Solrouter
Core Concepts

Skill Graphs

Skill graphs inject structured domain knowledge into Solrouter agent responses for DeFi, on-chain data, and market analysis — activated only when needed.

An LLM asked about a DeFi protocol has to reconstruct specialist knowledge — risk frameworks, liquidity heuristics, evaluation criteria — from whatever it happened to absorb during training. That is slow and unreliable. Skill graphs fix this by handing the model that expertise as structured input, before it ever starts answering.

A skill graph is Solrouter's domain-knowledge layer. It sits between tool execution and LLM synthesis in the SERV pipeline. When your query matches the trigger conditions of one or more skill nodes, the engine walks the connected graph and injects the relevant expertise straight into the synthesis context.

The payoff: the model writes from curated knowledge rather than guessing. You get more accurate, more nuanced answers on hard topics — and because the knowledge is injected only when it applies, there is no extra token overhead on queries that don't need it.

Knowledge domains

This is the catalog of expertise the engine can draw on. Solrouter ships with 14 base knowledge nodes across four areas. Each node carries curated heuristics, definitions, risk frameworks, and evaluation criteria that the LLM uses during synthesis.

DeFi & Markets

  • DeFi protocol analysis — lending, borrowing, AMM mechanics, TVL interpretation, protocol risk
  • Liquidity risk — slippage, depth, impermanent loss, pool concentration
  • Tokenomics — emission schedules, vesting, buyback models, supply dynamics
  • Market analysis — price action, volume interpretation, trend identification
  • On-chain signals — transaction patterns, fee pressure, validator behavior, network health
  • Whale tracking — large-wallet behavior, accumulation/distribution signals

Portfolio & Wallets

  • Wallet analysis — address clustering, activity patterns, counterparty relationships
  • Portfolio risk assessment — concentration risk, correlation, drawdown analysis

Technical & Research

  • Privacy / encryption technology — MPC, ZK proofs, TEE architecture, FHE fundamentals
  • Research methodology — structured inquiry, source triangulation, claim verification
  • Source evaluation — credibility scoring, recency weighting, conflict detection
  • Comparative analysis — side-by-side frameworks, trade-off matrices, scoring rubrics

Ecosystem

  • Solana ecosystem knowledge — native programs, validator economics, fee markets, SPL standards
  • Solana DeFi landscape — protocol relationships, liquidity flows, ecosystem interdependencies

Selective activation

Domain knowledge is only worth injecting when the query actually calls for it — so the engine decides per query whether to use the skill graph at all. It checks the incoming query against each node's trigger conditions before traversing anything.

Simple queries — price checks, swap quotes, balance lookups — skip skill-graph traversal entirely. Activating domain knowledge for a single token_price call would add latency and tokens with no quality benefit. SERV is designed to match overhead to complexity: the skill graph fires when it helps, and stays silent when it doesn't.

When traversal does happen, the engine pulls only the nodes the query needs. A DeFi protocol comparison might walk defi-analysis, liquidity-risk, and comparative-analysis while leaving the wallet and privacy nodes untouched.

Skill graph in API responses

You don't have to guess what the engine did — every response tells you. Each agent response includes a skillGraph object reporting exactly which nodes were traversed and how confident the engine was in the match.

{
  "skillGraph": {
    "nodesTraversed": ["defi-analysis", "liquidity-risk", "comparative-analysis"],
    "relevanceScore": 0.72
  }
}

nodesTraversed — the ordered list of skill nodes the engine walked before synthesis. Read it to see which domain lenses the agent applied to your query. An empty array means the query was handled without skill-graph activation.

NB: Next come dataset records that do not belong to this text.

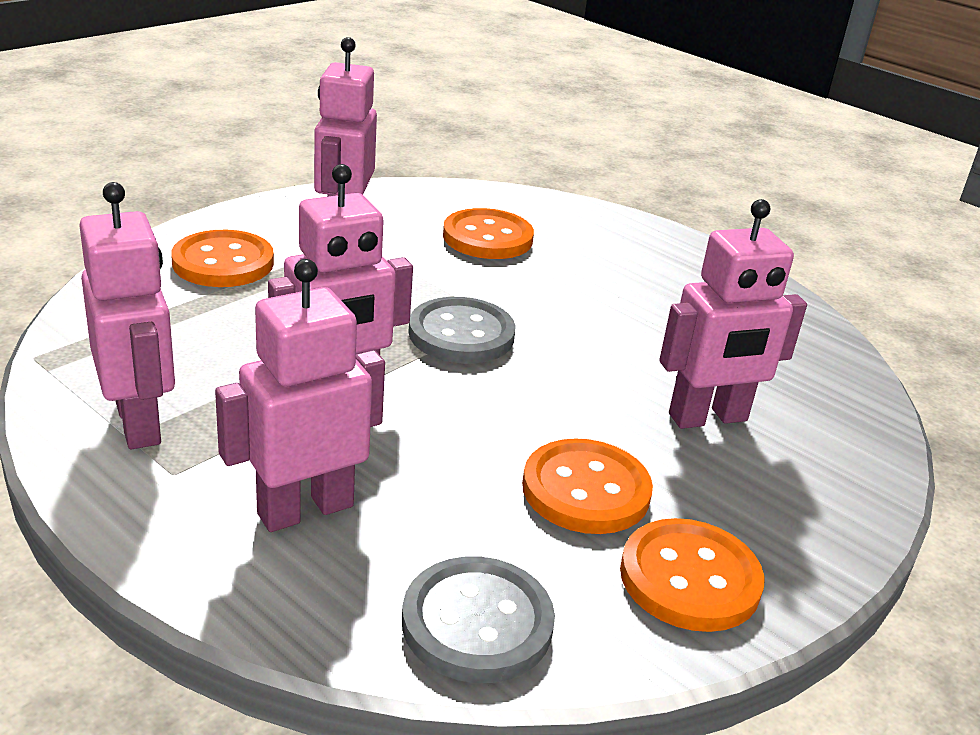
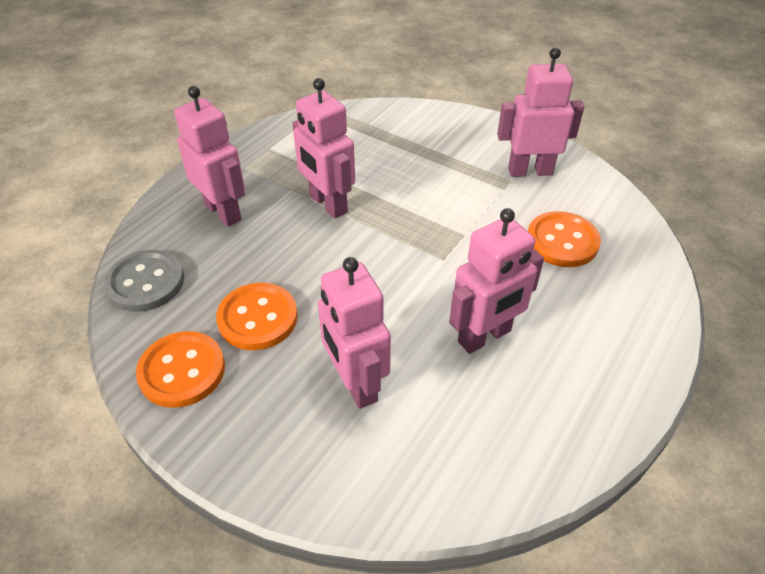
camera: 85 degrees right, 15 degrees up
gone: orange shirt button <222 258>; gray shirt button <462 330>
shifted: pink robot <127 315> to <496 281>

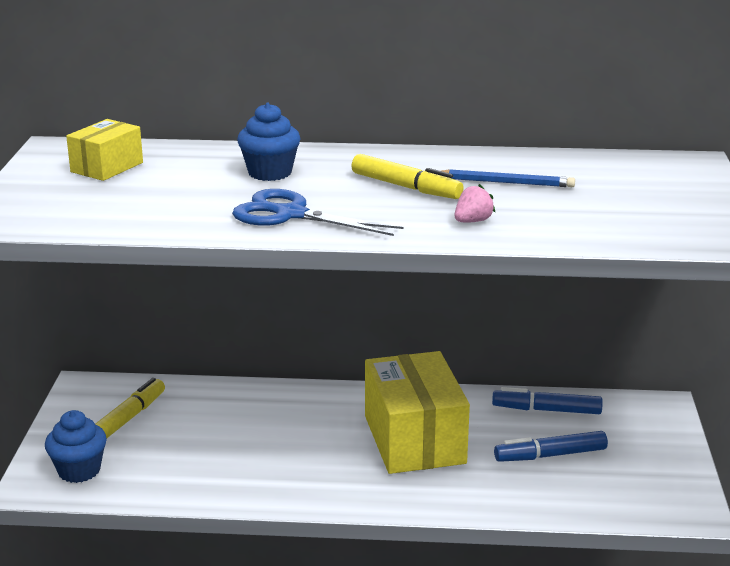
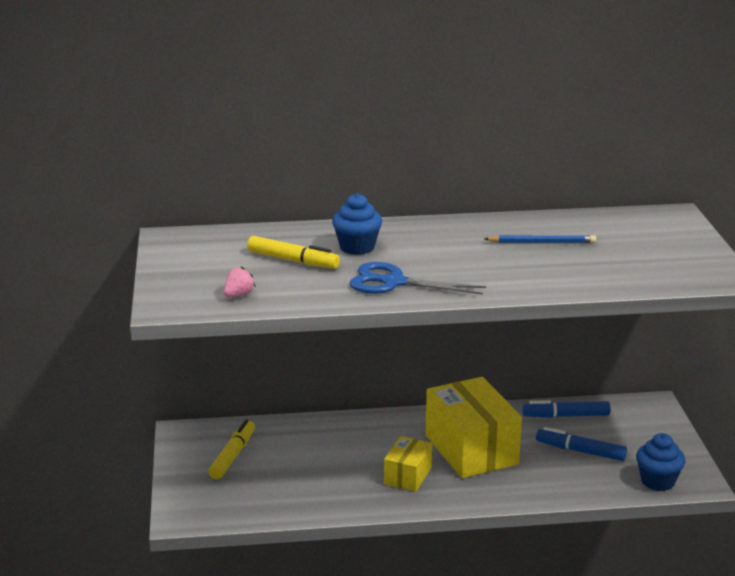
camera: 10 degrees left, 0 degrees up
shifted: blue fairy cake <76 446> to <660 462>; bright yellow package <104 150> to <408 464>; bright yellow felt pen <408 176> to <293 252>; pink berry <475 203> to <240 281>
rotated: blue felt pen <551 446> = <581 444> 45 degrees clockwise

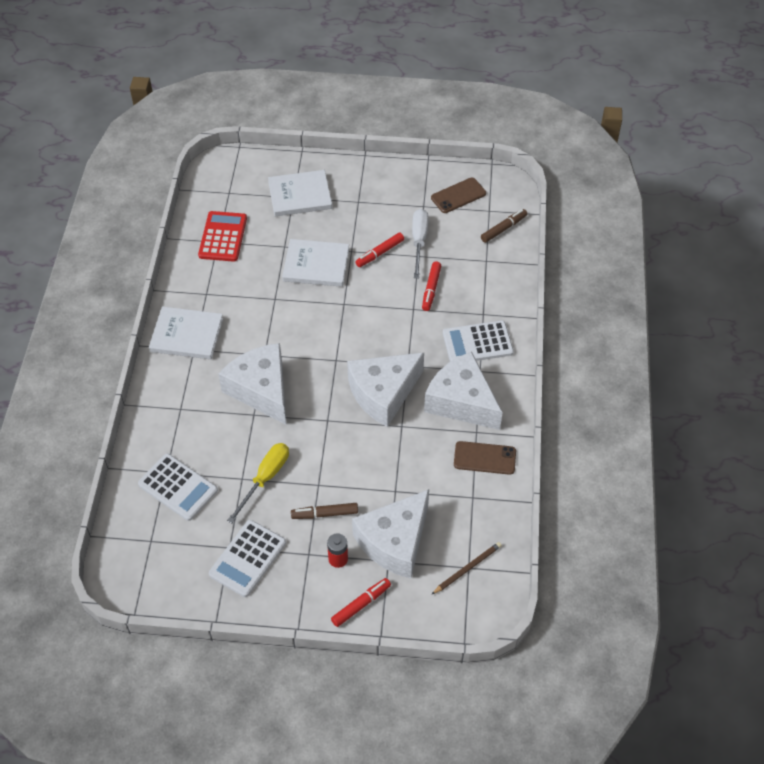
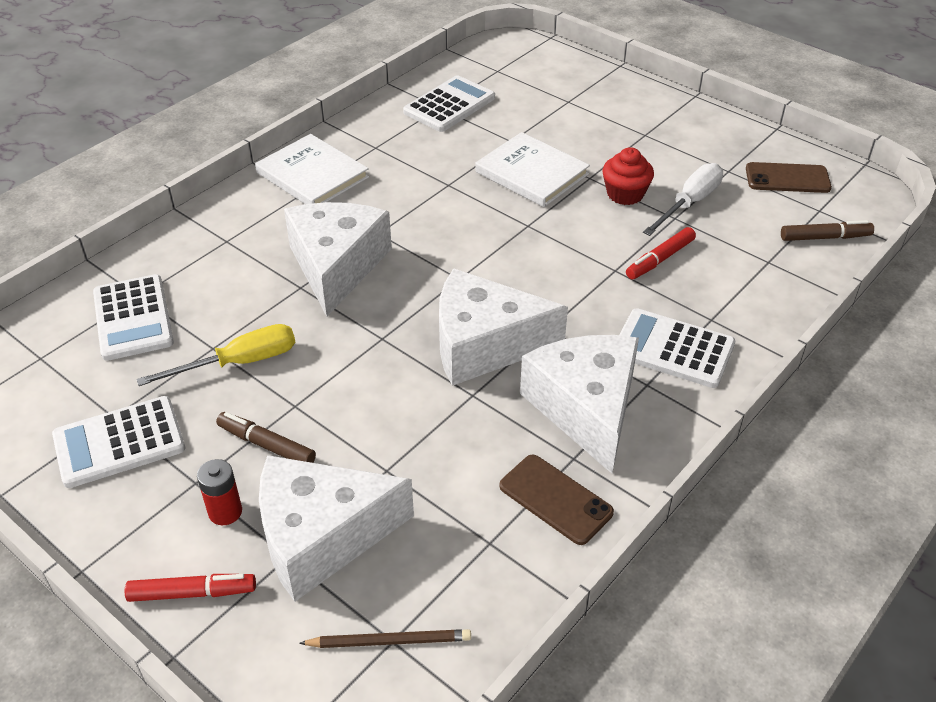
camera: 35 degrees right, 10 degrees down
gone: snow-white book <300 193>
swapped: scarlet felt pen <379 249> to scarlet fairy cake <628 176>
repainted: scarlet pocket calculator <222 236> to snow-white pocket calculator <449 103>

relevanceScore — a float between 0 and 1 measuring how strongly the query matched the traversed nodes. A higher score means a tight semantic match between the query and the activated domain knowledge; a lower score means the engine traversed cautiously on a weaker signal. The 0.72 above is a solid but not perfect match — typical for a broad comparative query that spans several DeFi topics.